| PROBLEM TO WORK ON |
Rewrite every line of text in the entries below as a Markdown table with the columns "No." and "Line," numbering the rows in order and skipping any blank lines. Omit the images themselves and include only the text.

# # #

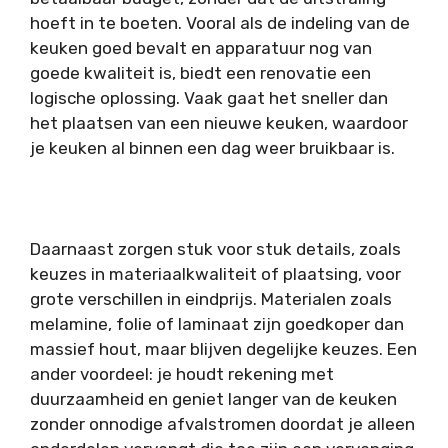
hoeft in te boeten. Vooral als de indeling van de
keuken goed bevalt en apparatuur nog van
goede kwaliteit is, biedt een renovatie een
logische oplossing. Vaak gaat het sneller dan
het plaatsen van een nieuwe keuken, waardoor
je keuken al binnen een dag weer bruikbaar is.
Daarnaast zorgen stuk voor stuk details, zoals
keuzes in materiaalkwaliteit of plaatsing, voor
grote verschillen in eindprijs. Materialen zoals
melamine, folie of laminaat zijn goedkoper dan
massief hout, maar blijven degelijke keuzes. Een
ander voordeel: je houdt rekening met
duurzaamheid en geniet langer van de keuken
zonder onnodige afvalstromen doordat je alleen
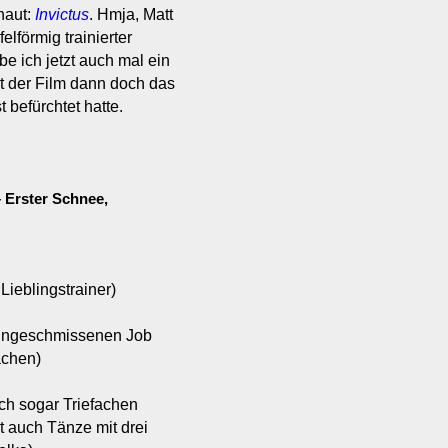
haut:
Invictus
. Hmja, Matt
lförmig trainierter
e ich jetzt auch mal ein
t der Film dann doch das
 befürchtet hatte.
– Erster Schnee,
Lieblingstrainer)
hingeschmissenen Job
achen)
ich sogar Triefachen
t auch Tänze mit drei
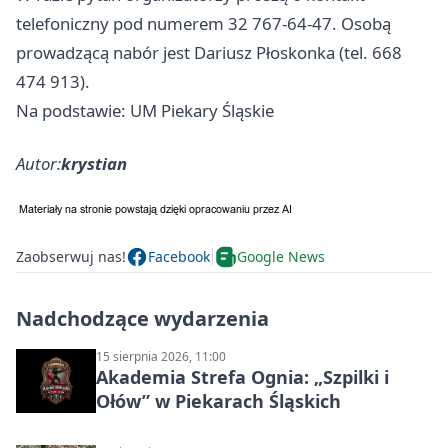
telefoniczny pod numerem 32 767-64-47. Osobą
prowadzącą nabór jest Dariusz Płoskonka (tel. 668
474 913).
Na podstawie: UM Piekary Śląskie
Autor:
krystian
Zaobserwuj nas!
Facebook
Google News
Nadchodzące wydarzenia
15 sierpnia 2026, 11:00
Akademia Strefa Ognia: „Szpilki i
Ołów” w Piekarach Śląskich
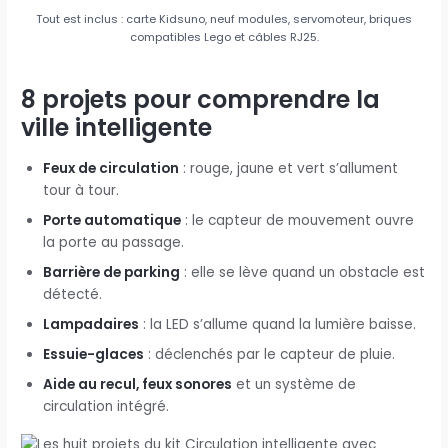
Tout est inclus : carte Kidsuno, neuf modules, servomoteur, briques
compatibles Lego et câbles RJ25.
8 projets pour comprendre la
ville intelligente
Feux de circulation
: rouge, jaune et vert s’allument
tour à tour.
Porte automatique
: le capteur de mouvement ouvre
la porte au passage.
Barrière de parking
: elle se lève quand un obstacle est
détecté.
Lampadaires
: la LED s’allume quand la lumière baisse.
Essuie-glaces
: déclenchés par le capteur de pluie.
Aide au recul, feux sonores
et un système de
circulation intégré.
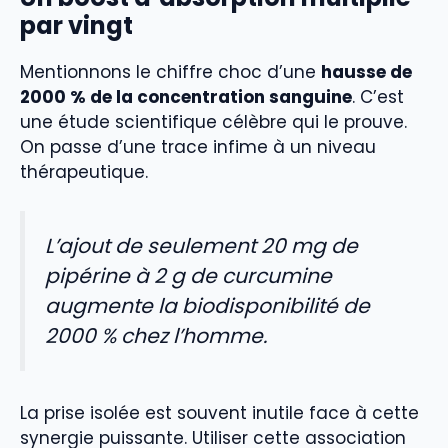
par vingt
Mentionnons le chiffre choc d’une
hausse de
2000 % de la concentration sanguine
. C’est
une étude scientifique célèbre qui le prouve.
On passe d’une trace infime à un niveau
thérapeutique.
L’ajout de seulement 20 mg de
pipérine à 2 g de curcumine
augmente la biodisponibilité de
2000 % chez l’homme.
La prise isolée est souvent inutile face à cette
synergie puissante. Utiliser cette association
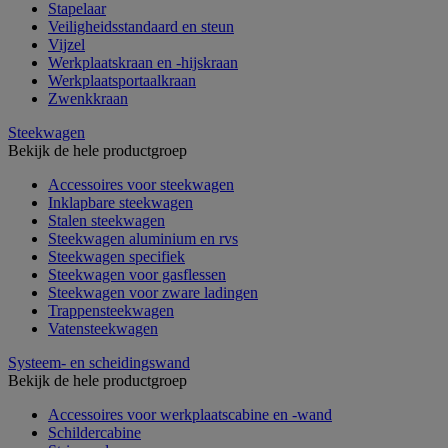
Stapelaar
Veiligheidsstandaard en steun
Vijzel
Werkplaatskraan en -hijskraan
Werkplaatsportaalkraan
Zwenkkraan
Steekwagen
Bekijk de hele productgroep
Accessoires voor steekwagen
Inklapbare steekwagen
Stalen steekwagen
Steekwagen aluminium en rvs
Steekwagen specifiek
Steekwagen voor gasflessen
Steekwagen voor zware ladingen
Trappensteekwagen
Vatensteekwagen
Systeem- en scheidingswand
Bekijk de hele productgroep
Accessoires voor werkplaatscabine en -wand
Schildercabine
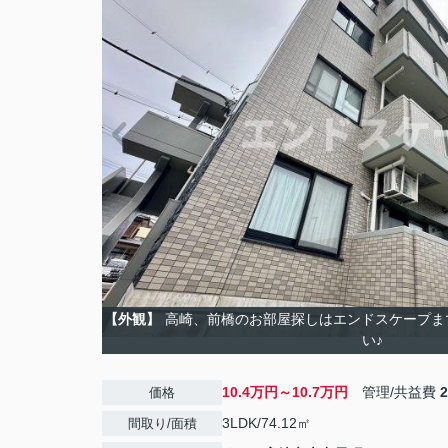
【外観】
高崎、前橋のお部屋探しはエンドスケープま
い♪
10.4万円～10.7万円
管理/共益費
価格
3LDK/74.12㎡
間取り/面積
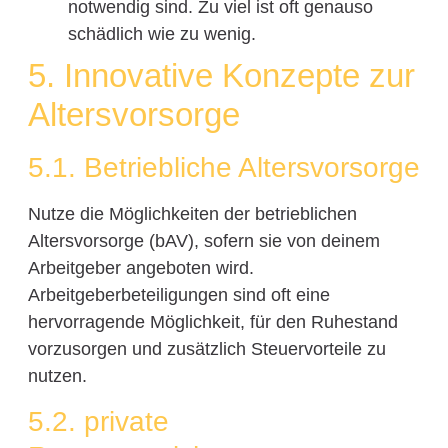
notwendig sind. Zu viel ist oft genauso
schädlich wie zu wenig.
5. Innovative Konzepte zur
Altersvorsorge
5.1. Betriebliche Altersvorsorge
Nutze die Möglichkeiten der betrieblichen
Altersvorsorge (bAV), sofern sie von deinem
Arbeitgeber angeboten wird.
Arbeitgeberbeteiligungen sind oft eine
hervorragende Möglichkeit, für den Ruhestand
vorzusorgen und zusätzlich Steuervorteile zu
nutzen.
5.2. private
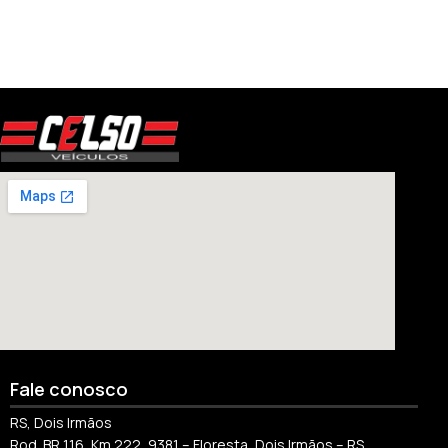
Fale conosco
RS, Dois Irmãos
Rod. BR 116, Km 222, 9381 – Floresta, Dois Irmãos – RS,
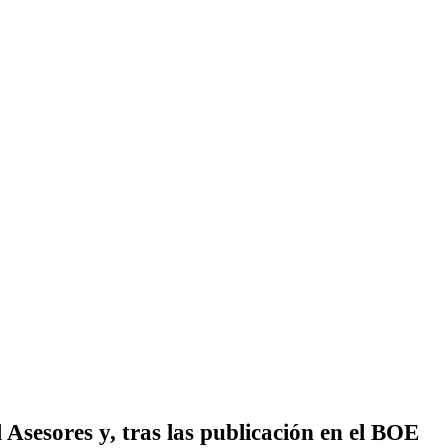
 Asesores y, tras las publicación en el BOE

# # #

| RESULT FOR THIS TASK |
| No. | Line |
|---|---|
| 1 | hoeft in te boeten. Vooral als de indeling van de |
| 2 | keuken goed bevalt en apparatuur nog van |
| 3 | goede kwaliteit is, biedt een renovatie een |
| 4 | logische oplossing. Vaak gaat het sneller dan |
| 5 | het plaatsen van een nieuwe keuken, waardoor |
| 6 | je keuken al binnen een dag weer bruikbaar is. |
| 7 | Daarnaast zorgen stuk voor stuk details, zoals |
| 8 | keuzes in materiaalkwaliteit of plaatsing, voor |
| 9 | grote verschillen in eindprijs. Materialen zoals |
| 10 | melamine, folie of laminaat zijn goedkoper dan |
| 11 | massief hout, maar blijven degelijke keuzes. Een |
| 12 | ander voordeel: je houdt rekening met |
| 13 | duurzaamheid en geniet langer van de keuken |
| 14 | zonder onnodige afvalstromen doordat je alleen |
| 15 | haut: |
| 16 | Invictus |
| 17 | . Hmja, Matt |
| 18 | lförmig trainierter |
| 19 | e ich jetzt auch mal ein |
| 20 | t der Film dann doch das |
| 21 |  befürchtet hatte. |
| 22 | – Erster Schnee, |
| 23 | Lieblingstrainer) |
| 24 | hingeschmissenen Job |
| 25 | achen) |
| 26 | ich sogar Triefachen |
| 27 | t auch Tänze mit drei |
| 28 | telefoniczny pod numerem 32 767-64-47. Osobą |
| 29 | prowadzącą nabór jest Dariusz Płoskonka (tel. 668 |
| 30 | 474 913). |
| 31 | Na podstawie: UM Piekary Śląskie |
| 32 | Autor: |
| 33 | krystian |
| 34 | Zaobserwuj nas! |
| 35 | Facebook |
| 36 | Google News |
| 37 | Nadchodzące wydarzenia |
| 38 | 15 sierpnia 2026, 11:00 |
| 39 | Akademia Strefa Ognia: „Szpilki i |
| 40 | Ołów” w Piekarach Śląskich |
| 41 | Tout est inclus : carte Kidsuno, neuf modules, servomoteur, briques |
| 42 | compatibles Lego et câbles RJ25. |
| 43 | 8 projets pour comprendre la |
| 44 | ville intelligente |
| 45 | Feux de circulation |
| 46 | : rouge, jaune et vert s’allument |
| 47 | tour à tour. |
| 48 | Porte automatique |
| 49 | : le capteur de mouvement ouvre |
| 50 | la porte au passage. |
| 51 | Barrière de parking |
| 52 | : elle se lève quand un obstacle est |
| 53 | détecté. |
| 54 | Lampadaires |
| 55 | : la LED s’allume quand la lumière baisse. |
| 56 | Essuie-glaces |
| 57 | : déclenchés par le capteur de pluie. |
| 58 | Aide au recul, feux sonores |
| 59 | et un système de |
| 60 | circulation intégré. |
| 61 | par vingt |
| 62 | Mentionnons le chiffre choc d’une |
| 63 | hausse de |
| 64 | 2000 % de la concentration sanguine |
| 65 | . C’est |
| 66 | une étude scientifique célèbre qui le prouve. |
| 67 | On passe d’une trace infime à un niveau |
| 68 | thérapeutique. |
| 69 | L’ajout de seulement 20 mg de |
| 70 | pipérine à 2 g de curcumine |
| 71 | augmente la biodisponibilité de |
| 72 | 2000 % chez l’homme. |
| 73 | La prise isolée est souvent inutile face à cette |
| 74 | synergie puissante. Utiliser cette association |
| 75 | Stapelaar |
| 76 | Veiligheidsstandaard en steun |
| 77 | Vijzel |
| 78 | Werkplaatskraan en -hijskraan |
| 79 | Werkplaatsportaalkraan |
| 80 | Zwenkkraan |
| 81 | Steekwagen |
| 82 | Bekijk de hele productgroep |
| 83 | Accessoires voor steekwagen |
| 84 | Inklapbare steekwagen |
| 85 | Stalen steekwagen |
| 86 | Steekwagen aluminium en rvs |
| 87 | Steekwagen specifiek |
| 88 | Steekwagen voor gasflessen |
| 89 | Steekwagen voor zware ladingen |
| 90 | Trappensteekwagen |
| 91 | Vatensteekwagen |
| 92 | Systeem- en scheidingswand |
| 93 | Bekijk de hele productgroep |
| 94 | Accessoires voor werkplaatscabine en -wand |
| 95 | Schildercabine |
| 96 | 【外観】 |
| 97 | 高崎、前橋のお部屋探しはエンドスケープま |
| 98 | い♪ |
| 99 | 10.4万円～10.7万円 |
| 100 | 管理/共益費 |
| 101 | 価格 |
| 102 | 3LDK/74.12㎡ |
| 103 | 間取り/面積 |
| 104 | notwendig sind. Zu viel ist oft genauso |
| 105 | schädlich wie zu wenig. |
| 106 | 5. Innovative Konzepte zur |
| 107 | Altersvorsorge |
| 108 | 5.1. Betriebliche Altersvorsorge |
| 109 | Nutze die Möglichkeiten der betrieblichen |
| 110 | Altersvorsorge (bAV), sofern sie von deinem |
| 111 | Arbeitgeber angeboten wird. |
| 112 | Arbeitgeberbeteiligungen sind oft eine |
| 113 | hervorragende Möglichkeit, für den Ruhestand |
| 114 | vorzusorgen und zusätzlich Steuervorteile zu |
| 115 | nutzen. |
| 116 | 5.2. private |
| 117 | Fale conosco |
| 118 | RS, Dois Irmãos |
| 119 | Rod. BR 116, Km 222, 9381 – Floresta, Dois Irmãos – RS, |
| 120 |  Asesores y, tras las publicación en el BOE |